» What is being asked
A faithful, word-for-word copy of the data below is required, without pictures.

» Source material
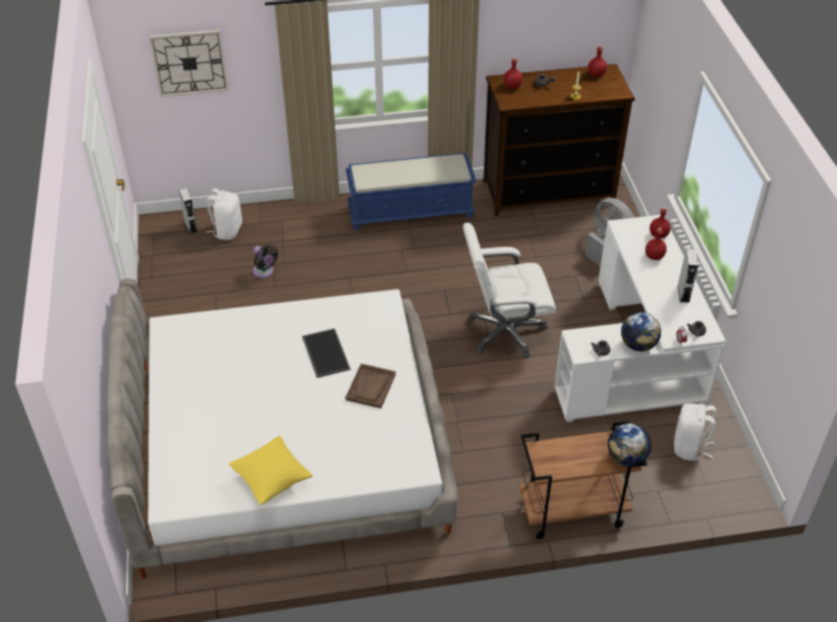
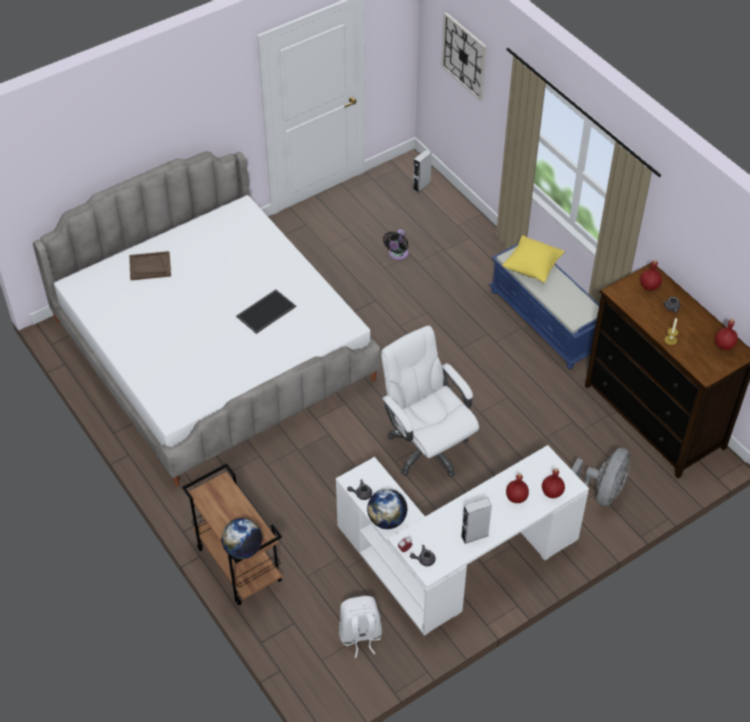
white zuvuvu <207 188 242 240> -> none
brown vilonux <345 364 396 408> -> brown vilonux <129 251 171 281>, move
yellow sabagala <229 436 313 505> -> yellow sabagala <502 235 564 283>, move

» Written answer
white zuvuvu <207 188 242 240> -> none
brown vilonux <345 364 396 408> -> brown vilonux <129 251 171 281>, move
yellow sabagala <229 436 313 505> -> yellow sabagala <502 235 564 283>, move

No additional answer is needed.